NEW ORLEANS — In a subgroup analysis of the ASCENT-COPD trial results, use of the long-acting inhaled muscarinic antagonist (LAMA) aclidinium bromide (Tudorza) was associated with a reduced risk for exacerbations and a similar safety profile in patients with and without a recent history of exacerbations.
Original findings from the trial, published last spring, showed treatment with the LAMA to be associated with reduced COPD exacerbations with no increase in major adverse cardiovascular events (MACE) over three years, compared to placebo, in patients at increased risk for cardiovascular events.
The subgroup data — reported here at the CHEST annual meeting by Robert Wise, MD, of Johns Hopkins University in Baltimore — confirmed the earlier safety findings in COPD patients with and without recent exacerbations.
Wise told MedPage Today that the latest findings “provide reassurance” regarding the efficacy and safety of long-acting anticholinergic therapy in COPD patients.
“What we found, which was interesting and perhaps a little surprising, was that proportional reduction in exacerbations was similar in the two populations,” Wise told MedPage Today. “The proportional reduction was, in fact, a little better in the non-exacerbating group.”
The 3,589 participants in the phase IV ASCENT-COPD trial were randomized 1:1 to receive either aclidinium bromide or placebo for up to three years, with COPD exacerbation rates monitored for the first year of the trial. Cardiovascular events and all-cause mortality were assessed over three years.
The study was originally designed to include only patients who had experienced one exacerbation or more in the year prior to enrollment, but this was changed in the trial’s second year to allow patients without recent exacerbations.
At the end of recruitment a total of 2,156 patients had experienced recent exacerbations and 1,433 had no exacerbations in the year prior to enrollment.
The two groups were similar in terms of key characteristics, including age, sex, smoking status, total CAT score and mean post-bronchodilator FEV1.
Not surprisingly, the rate of exacerbations, and the percentage of patients with MACE were higher in the recent-exacerbation group.

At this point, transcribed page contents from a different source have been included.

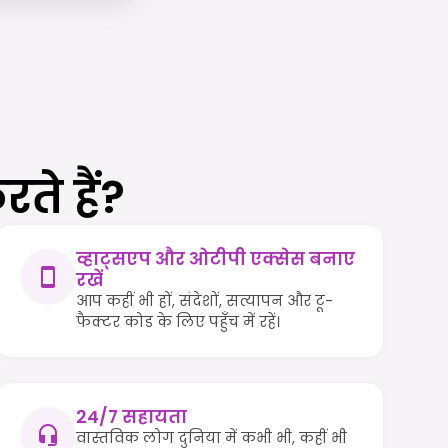
ते हैं?
व्हाट्सएप और ओटीपी एक्सेस बनाए
रखें
आप कहीं भी हों, संदेशों, सत्यापन और टू-
फैक्टर कोड के लिए पहुँच में रहें।
24/7 सहायता
वास्तविक लोग दुनिया में कभी भी, कहीं भी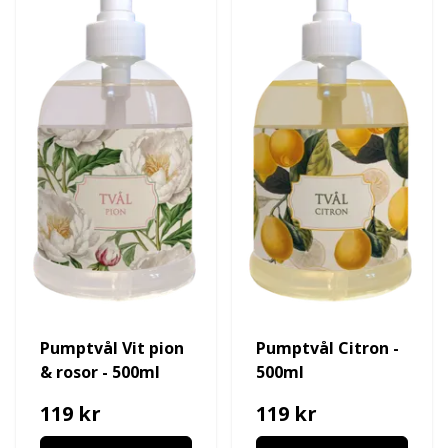
Pumptvål Vit pion
Pumptvål Citron -
& rosor - 500ml
500ml
119 kr
119 kr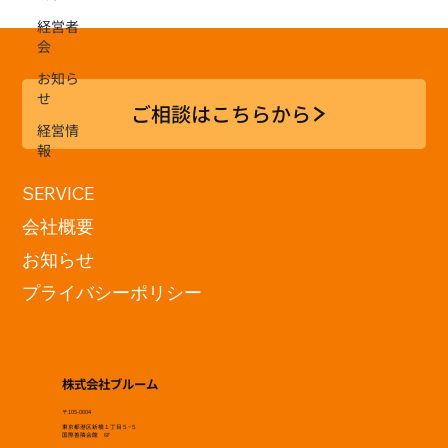
経営者
会
お知ら
せ
ご相談はこちらから
経営情
報
SERVICE
会社概要
お知らせ
プライバシーポリシー
株式会社ブルーム
〒105-0004
東京都港区新橋１丁目５−５
国際善隣会館 6F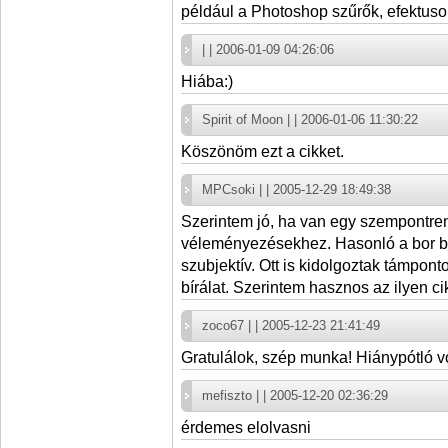
például a Photoshop szűrők, efektuso
| | 2006-01-09 04:26:06
Hiába:)
Spirit of Moon | | 2006-01-06 11:30:22
Köszönöm ezt a cikket.
MPCsoki | | 2005-12-29 18:49:38
Szerintem jó, ha van egy szempontrend
véleményezésekhez. Hasonló a bor bír
szubjektív. Ott is kidolgoztak támpon
bírálat. Szerintem hasznos az ilyen ci
zoco67 | | 2005-12-23 21:41:49
Gratulálok, szép munka! Hiánypótló vol
mefiszto | | 2005-12-20 02:36:29
érdemes elolvasni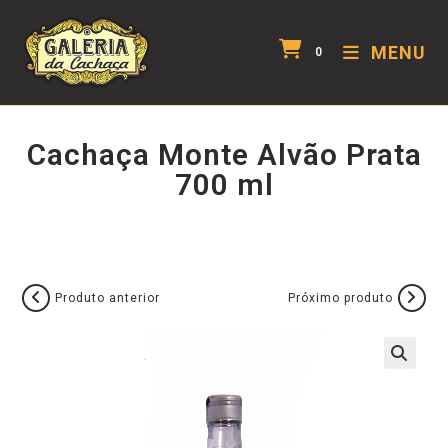
MENU
0
Cachaça Monte Alvão Prata
700 ml
Produto anterior
Próximo produto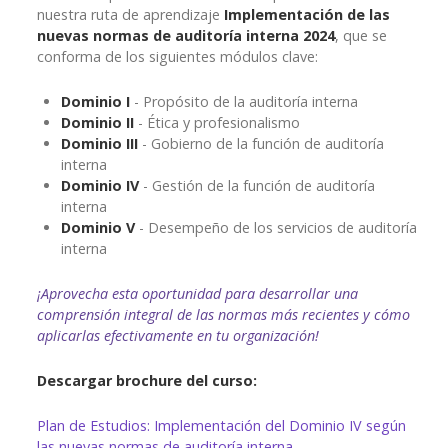
nuestra ruta de aprendizaje
Implementación de las
nuevas normas de auditoría interna 2024
, que se
conforma de los siguientes módulos clave:
Dominio I
- Propósito de la auditoría interna
Dominio II
- Ética y profesionalismo
Dominio III
- Gobierno de la función de auditoría
interna
Dominio IV
- Gestión de la función de auditoría
interna
Dominio V
- Desempeño de los servicios de auditoría
interna
¡Aprovecha esta oportunidad para desarrollar una
comprensión integral de las normas más recientes y cómo
aplicarlas efectivamente en tu organización
!
Descargar brochure del curso:
Plan de Estudios: Implementación del Dominio IV según
las nuevas normas de auditoría interna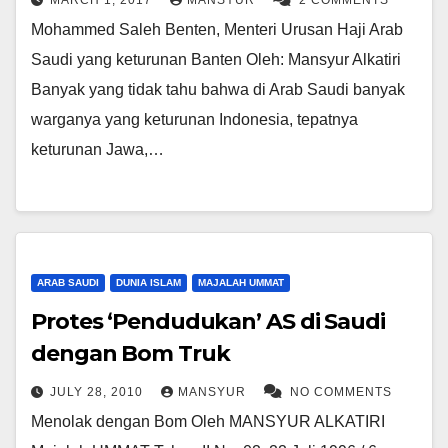
MARCH 1, 2017
MANSYUR
2 COMMENTS
Mohammed Saleh Benten, Menteri Urusan Haji Arab
Saudi yang keturunan Banten Oleh: Mansyur Alkatiri
Banyak yang tidak tahu bahwa di Arab Saudi banyak
warganya yang keturunan Indonesia, tepatnya
keturunan Jawa,…
ARAB SAUDI
DUNIA ISLAM
MAJALAH UMMAT
Protes ‘Pendudukan’ AS di Saudi
dengan Bom Truk
JULY 28, 2010
MANSYUR
NO COMMENTS
Menolak dengan Bom Oleh MANSYUR ALKATIRI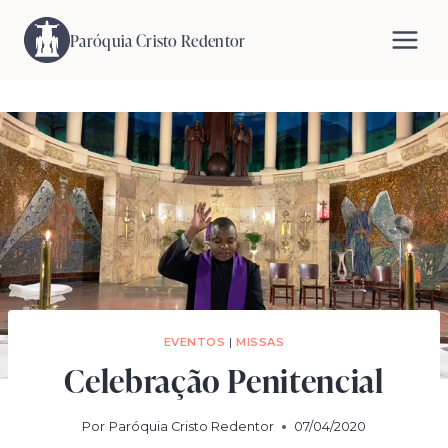
Pular
para
Paróquia Cristo Redentor
o
Conteúdo
EVENTOS
|
MISSAS
Celebração Penitencial
Por
Paróquia Cristo Redentor
07/04/2020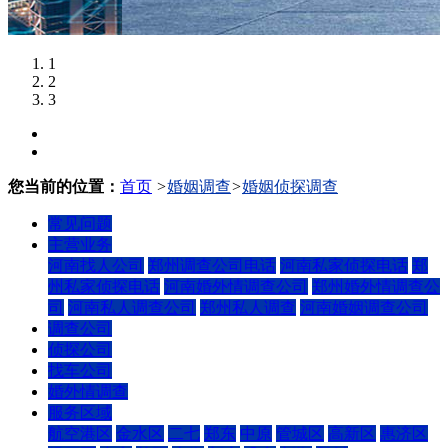
1
2
3
您当前的位置：
首页
>
婚姻调查
>
婚姻侦探调查
常见问题
主营业务
河南找人公司
郑州调查公司电话
河南私家侦探电话
郑
州私家侦探电话
河南婚外情调查公司
郑州婚外情调查公
司
河南私人调查公司
郑州私人调查
河南婚姻调查公司
调查公司
侦探公司
找车公司
婚外情调查
服务区域
航空港区
金水区
二七
郑东
中原
管城区
高新区
惠济区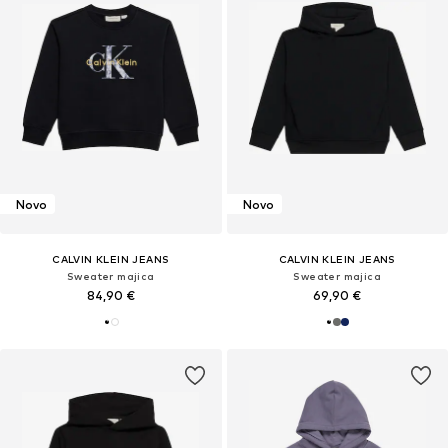
Novo
Novo
CALVIN KLEIN JEANS
CALVIN KLEIN JEANS
Sweater majica
Sweater majica
84,90 €
69,90 €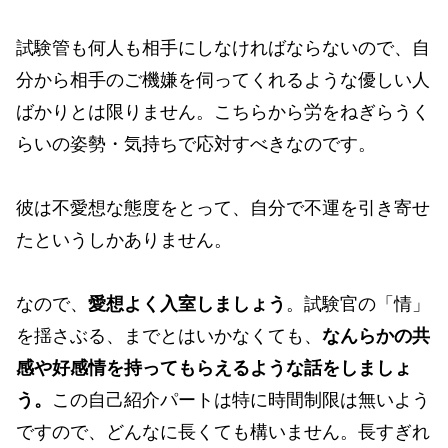
試験管も何人も相手にしなければならないので、自
分から相手のご機嫌を伺ってくれるような優しい人
ばかりとは限りません。こちらから労をねぎらうく
らいの姿勢・気持ちで応対すべきなのです。
彼は不愛想な態度をとって、自分で不運を引き寄せ
たというしかありません。
なので、
愛想よく入室しましょう
。試験官の「情」
を揺さぶる、までとはいかなくても、
なんらかの共
感や好感情を持ってもらえるような話をしましょ
う。
この自己紹介パートは特に時間制限は無いよう
ですので、どんなに長くても構いません。長すぎれ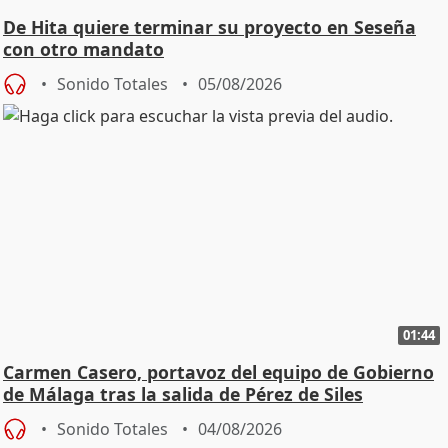
De Hita quiere terminar su proyecto en Seseña
con otro mandato
Sonido Totales
05/08/2026
01:44
Carmen Casero, portavoz del equipo de Gobierno
de Málaga tras la salida de Pérez de Siles
Sonido Totales
04/08/2026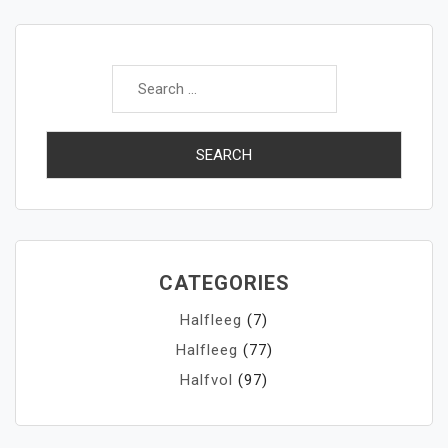
Search
for:
CATEGORIES
Halfleeg
(7)
Halfleeg
(77)
Halfvol
(97)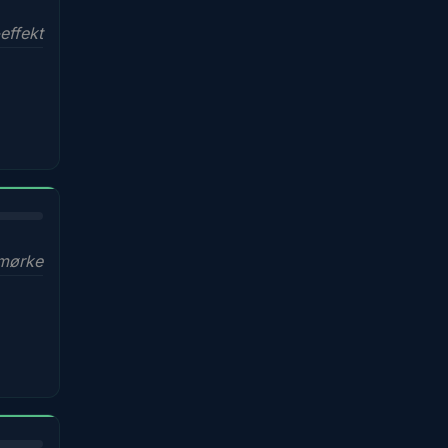
effekt
mørke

But reductions in exacerbation rates were seen with aclidinium relative to placebo irrespective of patients’ previous exacerbation history.

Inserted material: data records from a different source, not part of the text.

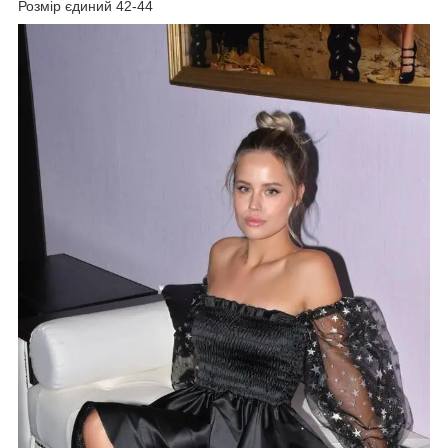
Розмір єдиний 42-44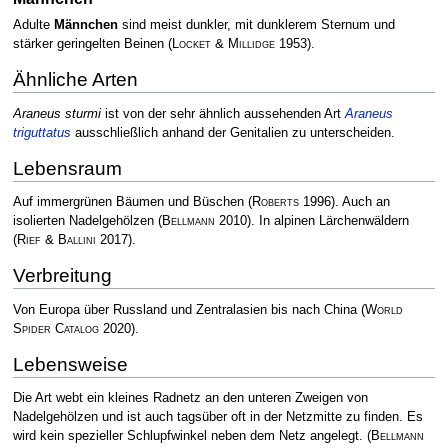
Adulte
Männchen
sind meist dunkler, mit dunklerem Sternum und
stärker geringelten Beinen
(
Locket & Millidge
1953)
.
Ähnliche Arten
Araneus sturmi
ist von der sehr ähnlich aussehenden Art
Araneus
triguttatus
ausschließlich anhand der Genitalien zu unterscheiden.
Lebensraum
Auf immergrünen Bäumen und Büschen
(
Roberts
1996)
. Auch an
isolierten Nadelgehölzen
(
Bellmann
2010)
. In alpinen Lärchenwäldern
(
Rief & Ballini
2017)
.
Verbreitung
Von Europa über Russland und Zentralasien bis nach China
(
World
Spider Catalog
2020)
.
Lebensweise
Die Art webt ein kleines Radnetz an den unteren Zweigen von
Nadelgehölzen und ist auch tagsüber oft in der Netzmitte zu finden. Es
wird kein spezieller Schlupfwinkel neben dem Netz angelegt.
(
Bellmann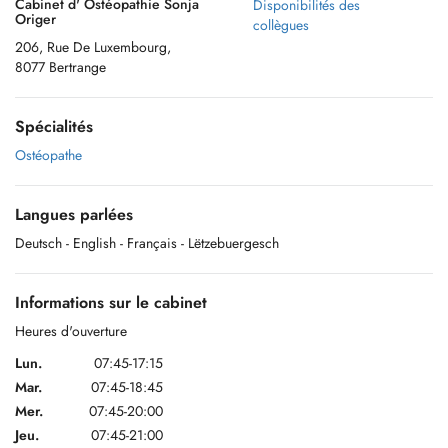
Cabinet d' Ostéopathie Sonja
Disponibilités des
Origer
collègues
206, Rue De Luxembourg,
8077 Bertrange
Spécialités
Ostéopathe
Langues parlées
Deutsch
- English
- Français
- Lëtzebuergesch
Informations sur le cabinet
Heures d'ouverture
Lun.
07:45-17:15
Mar.
07:45-18:45
Mer.
07:45-20:00
Jeu.
07:45-21:00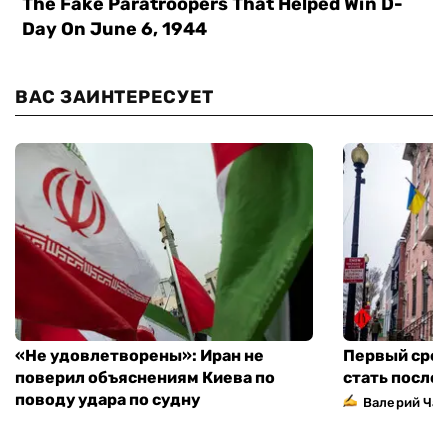
ВАС ЗАИНТЕРЕСУЕТ
«Не удовлетворены»: Иран не
Первый сред
поверил объяснениям Киева по
стать посло
поводу удара по судну
Валерий Ча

No statistically significant increase in MACE was seen for aclidinium versus placebo in either group, and the drug was not associated with increased all-cause mortality (recent exacerbation group: 9.3% in aclidinium group and 8.6% in placebo group; no recent exacerbation: 2.4% and 3.5%, respectively; HR 0.66, 95% CI 0.36-1.22).
Darcy Marciniuk, MD, of the University of Saskatchewan, who was not involved with the study, told MedPage Today the findings from the subgroup analysis should be considered reassuring.
“There has been concern in the past about whether this group of bronchodilators is safe for people with COPD who also have comorbidities,” he told MedPage Today. “To date, the data have reassured us that they are. ASCENT was a large trial with a 3-year follow-up period. In this analysis, I think they have confirmed with some certainty that this bronchodilator aclidinium probably does not increase the risk for cardiovascular mortality or pose any other risk, and this probably extends to the [LAMA] class of medications.”
Lead researcher Robert A. Wise reported receiving personal fees from AstraZeneca, Pulmonx, Novartis, Boehringer Ingelheim, GlaxoSmithKline, and others.
The ASCENT-COPD trial was funded by AstraZeneca and Circassia.